Aufgabe 1:
Kannst du die Liste genau abschreiben, beginnend am Anfang der Liste und endend mit der Zeile, die „Dot at: (259, 348)“ enthält, beide eingeschlossen? Lass die Bilder dabei weg.
Aufgabe 2:
Wie ginge der Text über die Menschenrechte nach seinem letzten Satz weiter? Schreib ihn fort.

Lesetext:
********************
Menschenrechte: Ursprünge einer Idee: Die Antwort auf erfahrenes Unrecht
Sie sind wohl die wichtigste Errungenschaft der abendländischen Zivilisation: Die Menschenrechte. Die Diskussion um ihren Ursprung, Begriff und Begründung zeigt auf, auf welche Herausforderungen dieses Fundament der Zivilisation antworten muss.
„Brüder und Schwestern: Wir fordern weder Almosen noch Geschenke, wir fordern das Recht ein, in Würde als menschliche Wesen leben zu können, in Gleichheit und Gerechtigkeit wie unsere Vorfahren.“ Mit diesem Aufruf beginnt der „Brief der Forderungen“, mit dem die Aufständischen von Chiapas am 3. März an die Weltöffentlichkeit gelangten. Die Forderungen der mexikanischen „Zapatisten“ erinnern an die „cahiers de dolérance“, mit welchen sich das französische Volk in den Jahren 1788/89 an die Obrigkeit richtete und damit den Geist sichtbar machten, der zur französischen Reviolution führte - und zur Erklärung der Menschenrechte vom 26. August 1789. Offenbar findet die Idee eines universal gültigen Rechtsanspruchs, der alle Menschen umfassen soll, immer wieder seinen Ausdruck, seine Plattform. Dies als Reaktion auf erfahrenes Unrecht. So ist es naheliegend, die Menschenrechte als Antwort der kollektiven Erfahrung mit von Menschen verschuldetem Leid zu verstehen. Die Geschichte des Leids gebiert den Wunsch, einen Minimalstandard an Humanismus zu halten, hinter dem man nicht zurückfallen will. Doch diese Standards sind in ständiger Gefahr: Die Barbarei des Nationalsozialismus war in Europa der bisher letzte umfassende Verrat an der Idee der Menschenrechte und mit ein wichtiger Grund, dass die UNO am 10. Dezember die „Allgemeine Erklärung der Menschenrechte“ verabschiedete - deren 50. Jubiläum wir jetzt feiern.
********************
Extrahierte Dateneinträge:

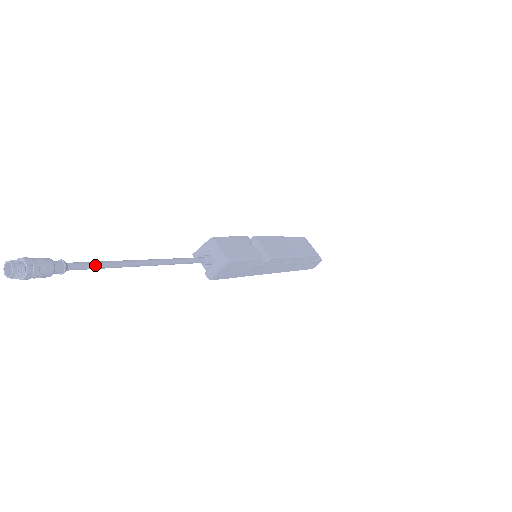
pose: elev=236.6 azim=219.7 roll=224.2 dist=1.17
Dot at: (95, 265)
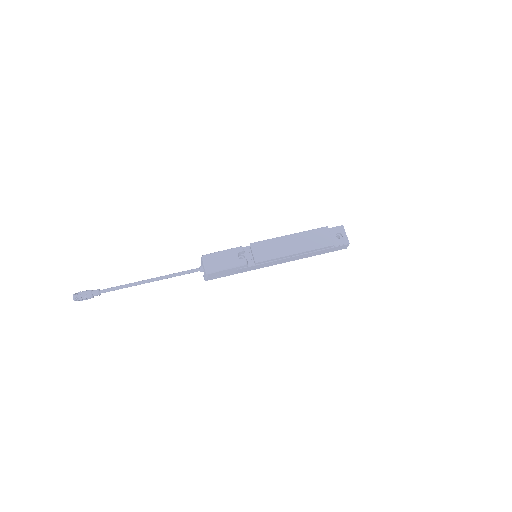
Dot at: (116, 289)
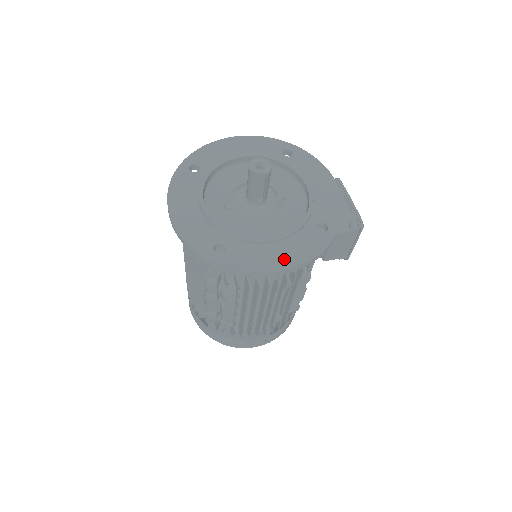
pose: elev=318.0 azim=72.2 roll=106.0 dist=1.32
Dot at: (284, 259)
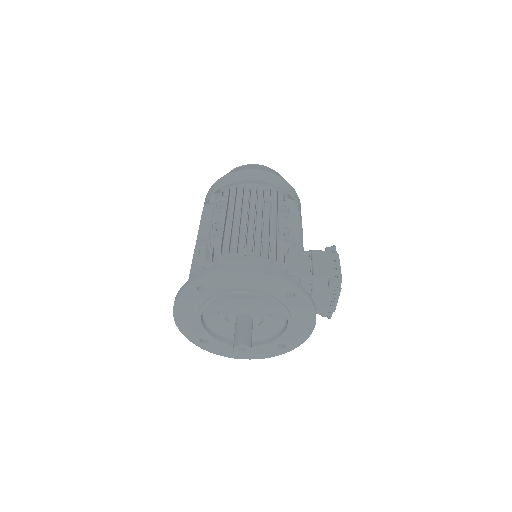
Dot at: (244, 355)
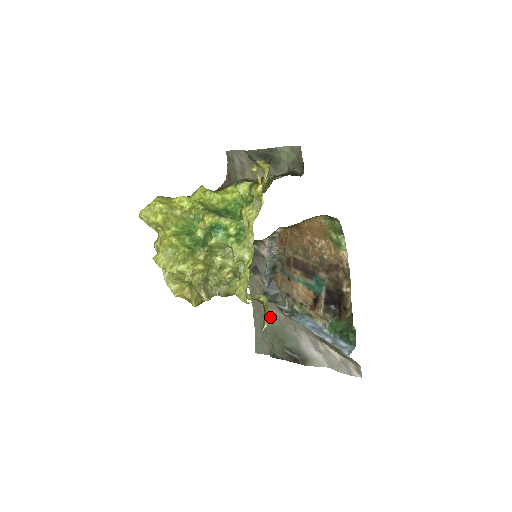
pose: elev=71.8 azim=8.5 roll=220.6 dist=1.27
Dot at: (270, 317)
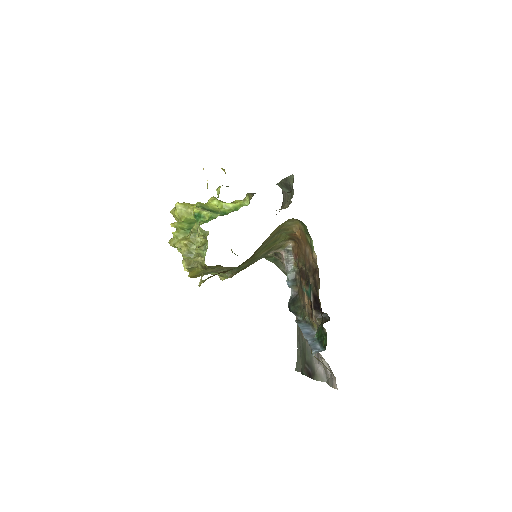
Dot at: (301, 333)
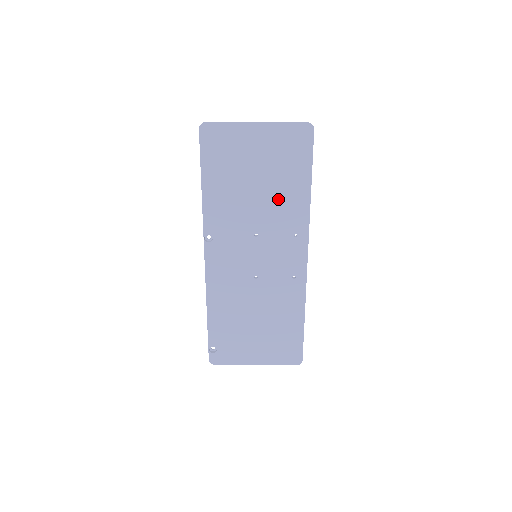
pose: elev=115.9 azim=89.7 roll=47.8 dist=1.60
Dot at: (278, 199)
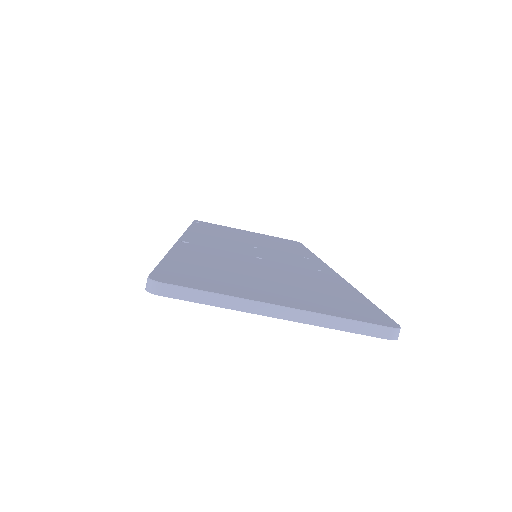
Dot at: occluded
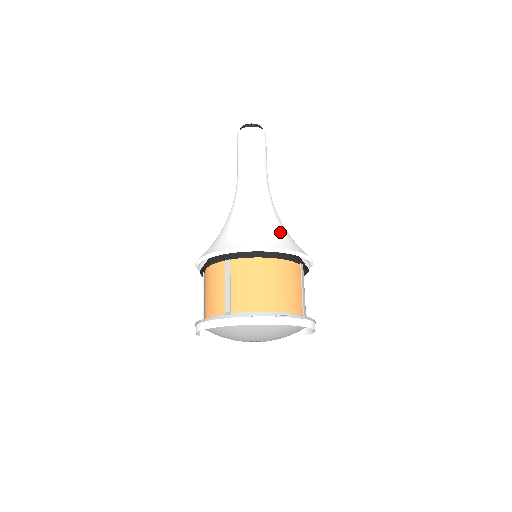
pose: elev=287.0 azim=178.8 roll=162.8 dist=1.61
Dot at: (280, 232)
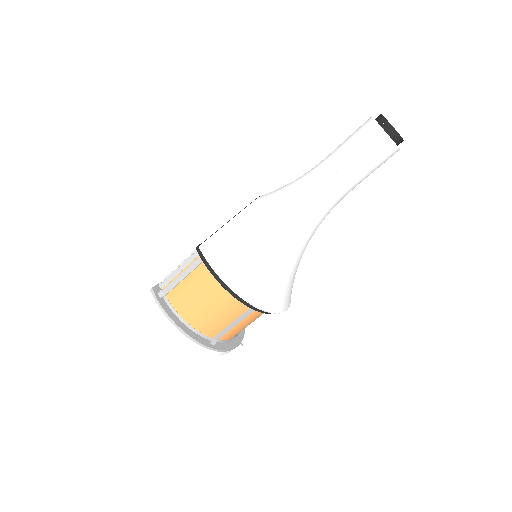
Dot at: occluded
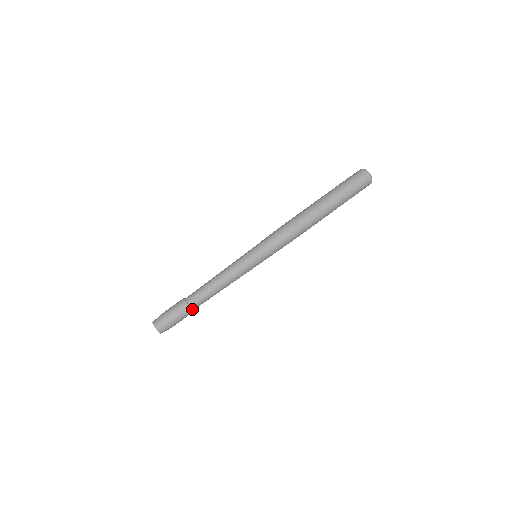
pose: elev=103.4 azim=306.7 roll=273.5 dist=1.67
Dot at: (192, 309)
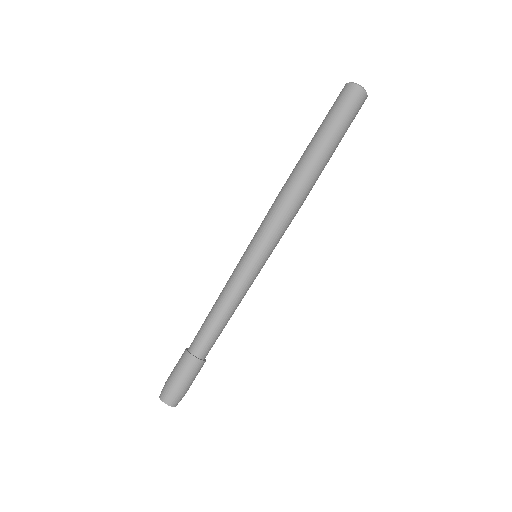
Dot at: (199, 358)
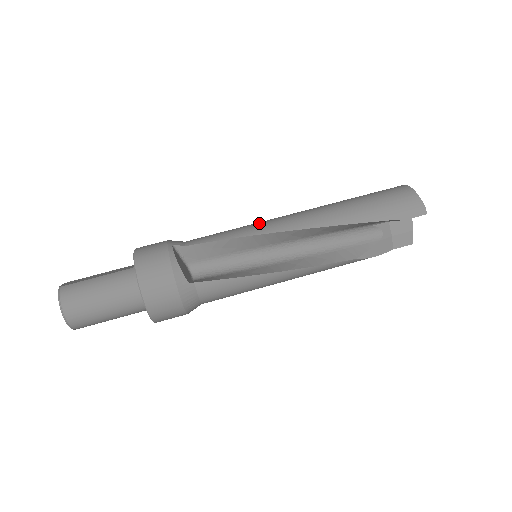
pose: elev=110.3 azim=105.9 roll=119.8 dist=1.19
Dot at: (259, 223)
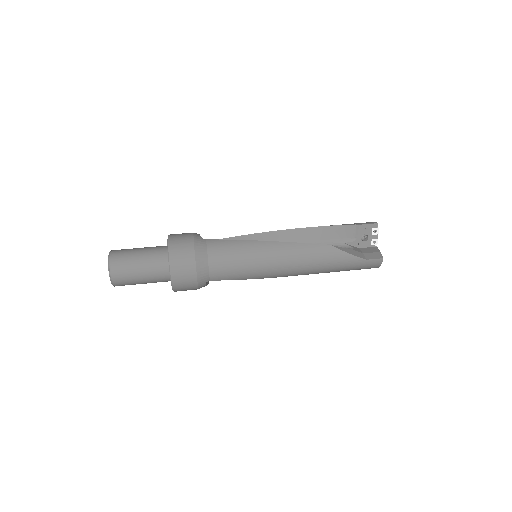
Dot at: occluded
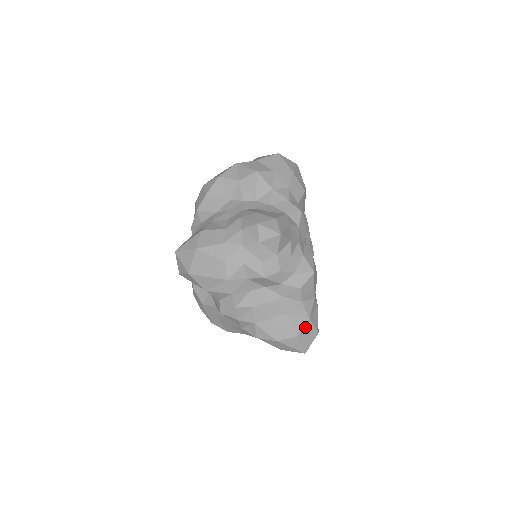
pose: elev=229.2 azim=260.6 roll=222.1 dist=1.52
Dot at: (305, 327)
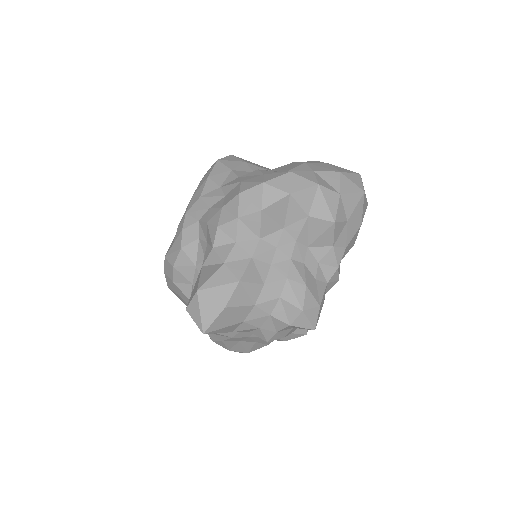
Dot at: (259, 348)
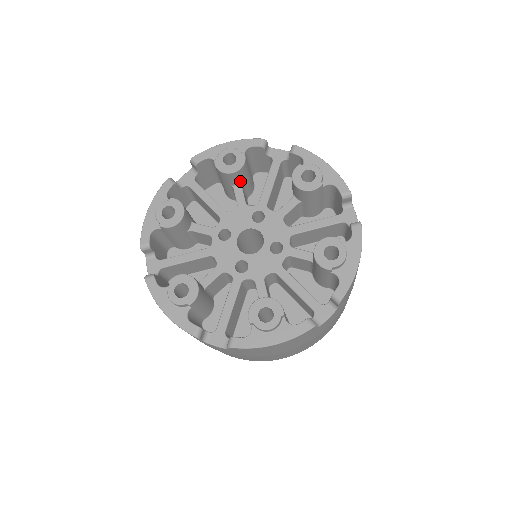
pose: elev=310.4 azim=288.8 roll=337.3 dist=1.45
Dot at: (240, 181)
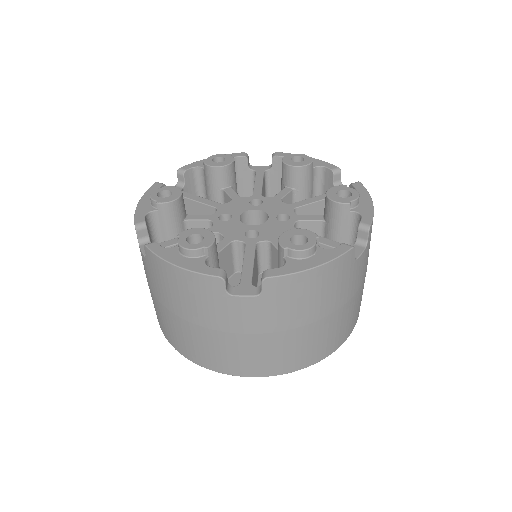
********************
Antwort 1:
pose: elev=236.6 azim=219.7 roll=224.2 dist=1.17
Dot at: (95, 265)
Dot at: (116, 289)
pose: elev=318.0 azim=72.2 roll=106.0 dist=1.32
Dot at: (284, 259)
Dot at: (244, 355)
pose: elev=71.8 azim=8.5 roll=220.6 dist=1.27
Dot at: (270, 317)
Dot at: (301, 333)
pose: elev=115.9 azim=89.7 roll=47.8 dist=1.60
Dot at: (278, 199)
Dot at: occluded
pose: elev=287.0 azim=178.8 roll=162.8 dist=1.61
Dot at: (280, 232)
Dot at: occluded
pose: elev=103.4 azim=306.7 roll=273.5 dist=1.67
Dot at: (192, 309)
Dot at: (199, 358)
pose: elev=110.3 azim=105.9 roll=119.8 dist=1.19
Dot at: (259, 223)
Dot at: occluded
pose: elev=229.2 azim=260.6 roll=222.1 dist=1.52
Dot at: (305, 327)
Dot at: (259, 348)

Antwort 2:
Die Menschenrechte sind - wie der Name erahnen lässt - Menschenwerk und erst möglich geworden, nachdem sich die europäische Gesellschaft grundlegend geändert hat. Antike wie Mittelalter waren zwar mit dem Problem konfrontiert, Recht und Gesetz einzuführen und durchzusetzen. Grundlage dazu war aber, dass die Gesellschaft in einer göttlichen Ordnung vorgegeben war: Sklaverei oder auch die hierarchische Struktur der Ständegesellschaft wurden nicht hinterfragt, sondern galten als gott- oder naturgegeben. Dazu kamen die spezifisch christlichen Auffassungen, welche das Leben auf der Erde lediglich als - letztlich elendes - Zwischenspiel deklarierten, als Vorbereitung auf das ewige Leben. Die Hoffnung auf göttliche Gerechtigkeit im Jenseits und auf die Bestrafung des Bösen machte eine Regelung im Sinn von Menschenrechten eigentlich unnötig. Ungleichheit wurde akzeptiert, wenn sie als Ausdruck der gegebenen Ordnung gesehen wurde und wenn die einzelnen Parteien - z.B. die Ritter als Verteidiger - ihre Aufgabe erfüllten.
Die damaligen Vorstellunge zeigt sich auch exemplarisch am Problem des Minderheitenschutzes: Prominentestes Beispiel sind die Juden. Man hat während des Mittelalters immer wieder die Frage diskutiert, ob Juden verfolgt werden dürfen oder nicht. In einer Schrift um das Jahr 1300 (das „Quodlibet“) wurden sechs Gründe aufgeführt, die gegen eine Verfolgung votierten: Alle hingen damit zusammen, dass die Juden einen gewissen Zweck im Heilsplan Gottes hätten (z.B. müssten die Juden „aufgespart“ werden, da gemäss der Phrophezeiung des Paulus ganz Israel gerettet werde), kein einziger hatte etwas mit der Idee der Menschenrechte (hieranzuwenden: das gebot der religiösen Toleranz) zu tun.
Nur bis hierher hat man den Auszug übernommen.